- Frame from the film
- Directed by: Maclean Rogers
- Written by: Mordaunt Shairp
- Based on: play The Crime at Blossoms by Mordaunt Shairp
- Produced by: Henry Edwards
- Starring: Hugh Wakefield Joyce Bland Eileen Munro
- Cinematography: Walter J. Harvey
- Production company: British & Dominions Film Corporation
- Distributed by: Paramount British Pictures (UK)
- Release date: March 1933 (UK);
- Running time: 78 minutes
- Country: United Kingdom
- Language: English

= The Crime at Blossoms =

1933 British film by Maclean Rogers

The Crime at Blossoms is a 1933 British "quota quickie" crime film directed by Maclean Rogers and starring Hugh Wakefield and Joyce Bland." It was written by Mordaunt Shairp based on his 1932 play of the same title. It was remade by Rogers in 1949 as Dark Secret.

== Preservation status ==
The British Film Institute National Archive holds a collection of ephemera and stills but no film or video materials.

== Plot ==
After moving into a picturesque country cottage, a woman becomes increasingly concerned about the fate of the previous owner who she believes was murdered.

==Cast==
- Hugh Wakefield as Chris Merryman
- Joyce Bland as Valerie Merryman
- Eileen Munro as Mrs. Woodman
- Ivor Barnard as a late visitor
- Frederick Lloyd as George Merryman
- Iris Baker as Lena Denny
- Arthur Stratton as Mr. Woodman
- Maud Gill as Mrs. Merryman
- Wally Patch as Palmer
- Barbara Gott as fat lady
- Moore Marriott as driver
- George Ridgwell as process-server

==Critical reception==
Kine Weekly wrote: "The novel entertainment lies mainly in the dialogue, but the construction of the play shows ingenuity and intelligence, and the characterisation is of interest."

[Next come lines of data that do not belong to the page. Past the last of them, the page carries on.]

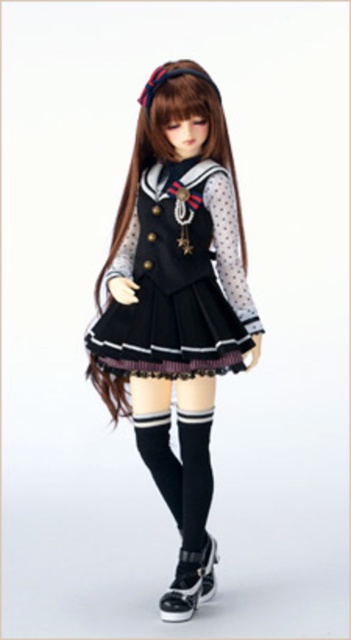
Question: Which of these objects is positioned farthest from the black satin dress at center?

Choices:
 (A) black leather shoe at lower center
 (B) matte black dress at center
 (C) black knit socks at lower center

Answer: (A)

Question: Which point is closer to the camera?

Choices:
 (A) black satin dress at center
 (B) matte black dress at center

Answer: (B)

Question: Is brown silky hair at center wider than black knit socks at lower center?

Choices:
 (A) yes
 (B) no

Answer: (A)

Question: Is matte black dress at center behind black leather shoe at lower center?

Choices:
 (A) no
 (B) yes

Answer: (A)

Question: Which point is farther to the camera?

Choices:
 (A) (149, 401)
 (B) (168, 317)

Answer: (A)

Question: Can you confirm if brown silky hair at center is bigger than black knit socks at lower center?

Choices:
 (A) yes
 (B) no

Answer: (A)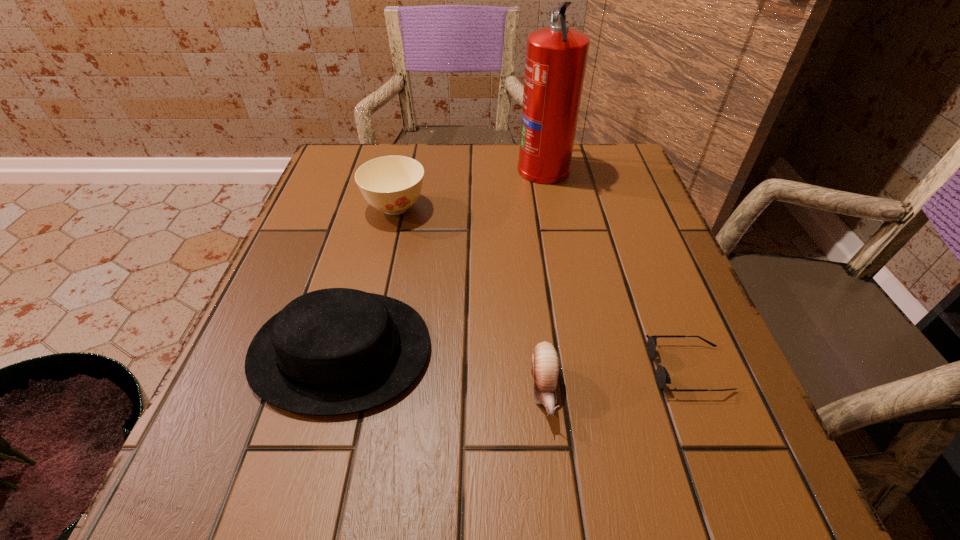
This screenshot has height=540, width=960. I want to click on free space that satisfies the following two spatial constraints: 1. on the front-facing side of the sunglasses; 2. on the front-facing side of the escargot, so click(696, 389).

Find the location of a particular element. This screenshot has width=960, height=540. free space in the image that satisfies the following two spatial constraints: 1. on the front-facing side of the shortest object; 2. on the front-facing side of the escargot is located at coordinates (696, 389).

This screenshot has height=540, width=960. What are the coordinates of `free spot that satisfies the following two spatial constraints: 1. on the front-facing side of the rightmost object; 2. on the front-facing side of the second shortest object` in the screenshot? It's located at point(696,389).

Locate an element on the screen. The image size is (960, 540). free location that satisfies the following two spatial constraints: 1. on the front-facing side of the shortest object; 2. on the front-facing side of the escargot is located at coordinates (696, 389).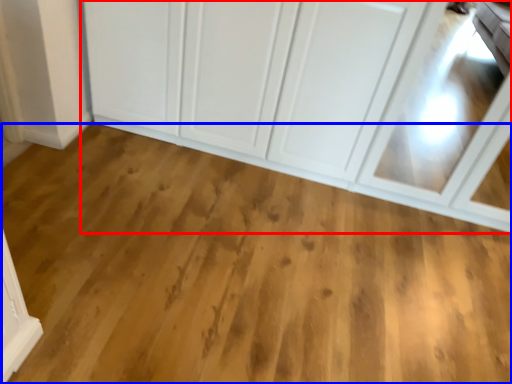
Question: Which object appears closest to the camera in this image, cupboard (highlighted by a red box) or plain (highlighted by a blue box)?

Choices:
 (A) cupboard
 (B) plain

Answer: (B)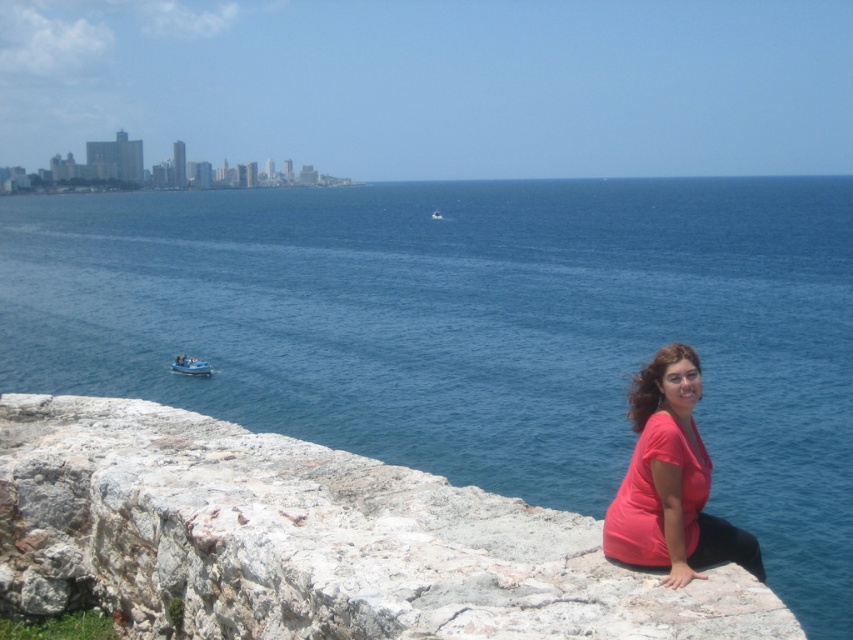
Question: Which object is positioned farthest from the smooth blue boat at left?

Choices:
 (A) blue water at center
 (B) matte pink shirt at lower right
 (C) blue plastic boat at center

Answer: (C)

Question: Which is farther from the smooth blue boat at left?

Choices:
 (A) blue water at center
 (B) matte pink shirt at lower right

Answer: (A)

Question: Does blue water at center appear on the right side of matte pink shirt at lower right?

Choices:
 (A) no
 (B) yes

Answer: (B)

Question: Observing the image, what is the correct spatial positioning of blue water at center in reference to smooth blue boat at left?

Choices:
 (A) above
 (B) below

Answer: (A)

Question: Does matte pink shirt at lower right appear over smooth blue boat at left?

Choices:
 (A) yes
 (B) no

Answer: (A)

Question: Which point is farther from the camera taking this photo?

Choices:
 (A) (440, 218)
 (B) (83, 296)

Answer: (A)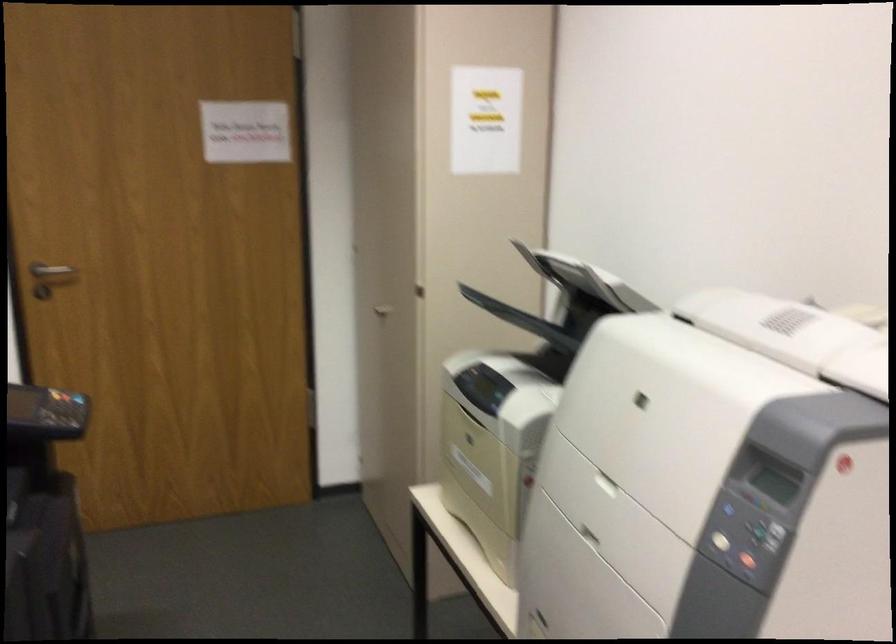
Describe the element at coordinates (382, 307) in the screenshot. I see `a cabinet handle` at that location.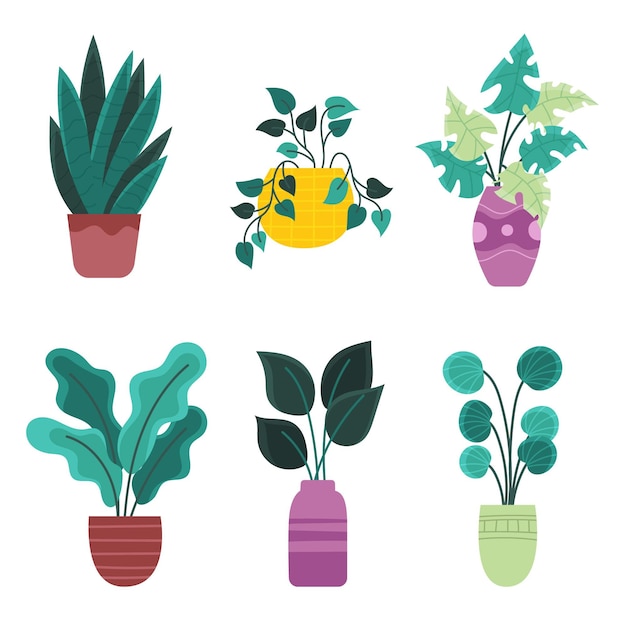
The width and height of the screenshot is (626, 626). What are the coordinates of `vases` in the screenshot? It's located at (129, 560), (111, 240), (325, 528), (500, 535), (516, 250), (299, 242).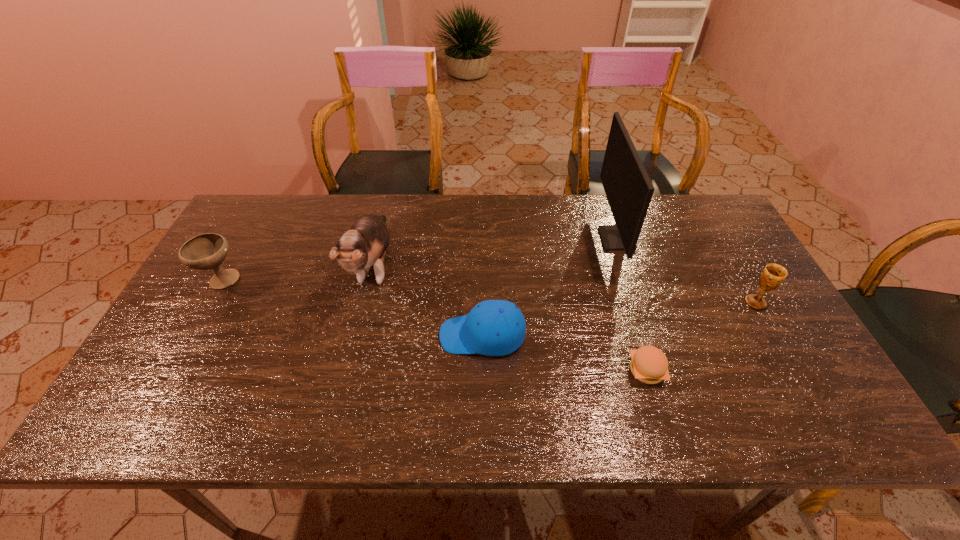
Where is `vacant space that's between the cap and the right chalice`? The height and width of the screenshot is (540, 960). vacant space that's between the cap and the right chalice is located at coordinates (619, 319).

Find the location of a particular element. The width and height of the screenshot is (960, 540). free point between the rightmost object and the cap is located at coordinates [x=619, y=319].

This screenshot has width=960, height=540. Find the location of `vacant point located between the computer monitor and the cat`. vacant point located between the computer monitor and the cat is located at coordinates (495, 252).

In order to click on unoccupied area between the computer monitor and the fifth tallest object in this screenshot , I will do pyautogui.click(x=549, y=287).

Identify the location of blank region between the tallest object and the third object from left to right. The width and height of the screenshot is (960, 540). (549, 287).

Find the location of `vacant space in between the tallest object and the shortest object`. vacant space in between the tallest object and the shortest object is located at coordinates coord(632,305).

This screenshot has width=960, height=540. I want to click on vacant area between the cat and the fifth tallest object, so [x=428, y=301].

This screenshot has width=960, height=540. What are the coordinates of `free space that is in between the third object from left to right and the rightmost object` in the screenshot? It's located at (619, 319).

Image resolution: width=960 pixels, height=540 pixels. What are the coordinates of `the fourth closest object to the leftmost object` in the screenshot? It's located at (628, 188).

Locate which object ranks fourth in proximity to the shortest object. Please provide its 2D coordinates. Your answer should be formatted as a tuple, i.e. [(x, y)], where the tuple contains the x and y coordinates of a point satisfying the conditions above.

[(365, 244)]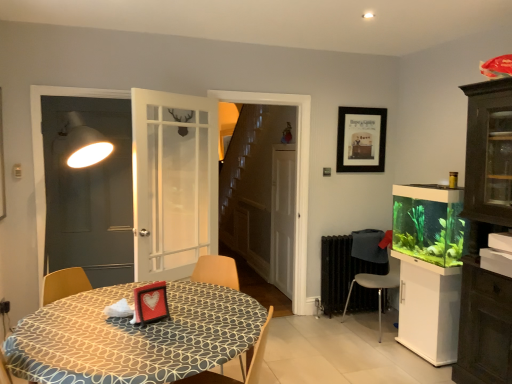
Locate an element on the screen. The image size is (512, 384). free space in front of metallic gray chair at lower right, arranged as the second chair when viewed from the left is located at coordinates (384, 348).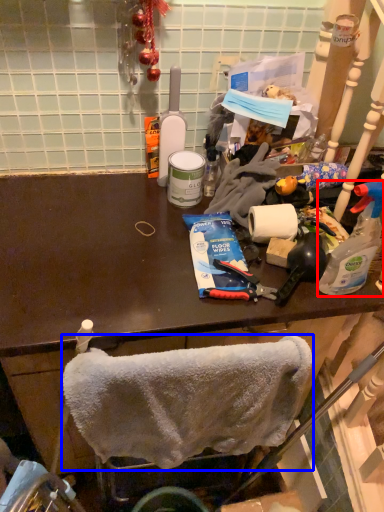
Question: Which of the following is the closest to the observer, bottle (highlighted by a red box) or towel/napkin (highlighted by a blue box)?

Choices:
 (A) bottle
 (B) towel/napkin

Answer: (B)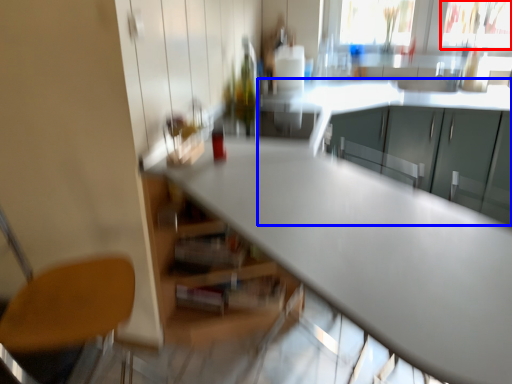
Question: Among these objects, which one is nearest to the camera, window screen (highlighted by a red box) or cabinetry (highlighted by a blue box)?

Choices:
 (A) window screen
 (B) cabinetry

Answer: (B)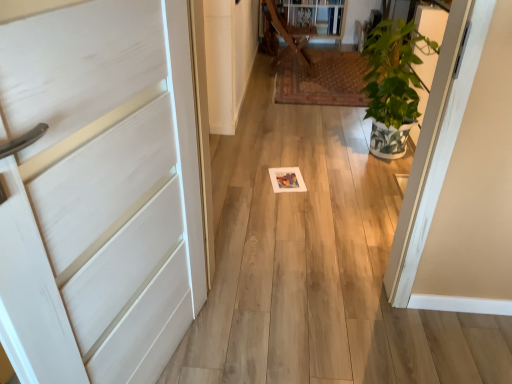
Measure the distance between point [63,294] and camera.

Point [63,294] and camera are 38.23 inches apart.

What is the approximate height of wooden at center?

wooden at center is 73.30 centimeters in height.

Describe the element at coordinates (393, 84) in the screenshot. I see `green leafy plant at right` at that location.

At what (x,y) coordinates should I click in order to perform the action: click on white matte door at left. Please return your answer as a coordinate pair (x, y). This screenshot has height=384, width=512. Looking at the image, I should click on point(99,192).

Considering the sizes of objects green leafy plant at right and white matte door at left in the image provided, who is shorter, green leafy plant at right or white matte door at left?

green leafy plant at right.

Is green leafy plant at right situated inside white matte door at left or outside?

green leafy plant at right exists outside the volume of white matte door at left.

You are a GUI agent. You are given a task and a screenshot of the screen. Output one action in this format:
    pyautogui.click(x=<x>, y=<y>)
    Task: Click on the door to the left of green leafy plant at right
    
    Given the screenshot: What is the action you would take?
    pyautogui.click(x=99, y=192)

Is white matte door at left taller or shorter than green leafy plant at right?

white matte door at left is taller than green leafy plant at right.

From the image's perspective, relative to green leafy plant at right, is white matte door at left above or below?

white matte door at left is below green leafy plant at right.

Which is more to the left, white matte door at left or green leafy plant at right?

white matte door at left is more to the left.

Is green leafy plant at right to the left of wooden at center from the viewer's perspective?

No, green leafy plant at right is not to the left of wooden at center.

Considering the positions of objects green leafy plant at right and wooden at center in the image provided, who is in front, green leafy plant at right or wooden at center?

green leafy plant at right.

Is green leafy plant at right positioned with its back to wooden at center?

That's not correct — green leafy plant at right is not looking away from wooden at center.

Consider the image. Could you tell me if white matte door at left is facing wooden at center?

No, white matte door at left is not aimed at wooden at center.

In order to click on door on the left of the wooden at center in this screenshot , I will do `click(99, 192)`.

Are white matte door at left and wooden at center far apart?

Yes, white matte door at left and wooden at center are quite far apart.

Which object is positioned more to the left, wooden at center or white matte door at left?

Positioned to the left is white matte door at left.

Which of these two, wooden at center or white matte door at left, is thinner?

With smaller width is white matte door at left.

Where is `door that is below the wooden at center (from the image's perspective)`? This screenshot has width=512, height=384. door that is below the wooden at center (from the image's perspective) is located at coordinates (99, 192).

Looking at the image, does wooden at center seem bigger or smaller compared to green leafy plant at right?

In the image, wooden at center appears to be larger than green leafy plant at right.

Is wooden at center completely or partially outside of green leafy plant at right?

Indeed, wooden at center is completely outside green leafy plant at right.

From a real-world perspective, is wooden at center on top of green leafy plant at right?

No, from a real-world perspective, wooden at center is not over green leafy plant at right

The image size is (512, 384). What are the coordinates of `door below the green leafy plant at right (from the image's perspective)` in the screenshot? It's located at (99, 192).

The height and width of the screenshot is (384, 512). Find the location of `houseplant behind the white matte door at left`. houseplant behind the white matte door at left is located at coordinates (393, 84).

Based on their spatial positions, is green leafy plant at right or wooden at center further from white matte door at left?

wooden at center.

When comparing their distances from white matte door at left, does wooden at center or green leafy plant at right seem further?

The object further to white matte door at left is wooden at center.

Estimate the real-world distances between objects in this image. Which object is further from green leafy plant at right, wooden at center or white matte door at left?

The Daily Film Renter wrote: "Early action tedious, and dialogue often incredibly banal. Theme deals with exploitation of murder mystery, but action is strangely scattered. Acting poor except for type players, and one good passage by Joyce Bland. May prove acceptable among not too critical patrons."

TV Guide called it an "Okay crime melodrama."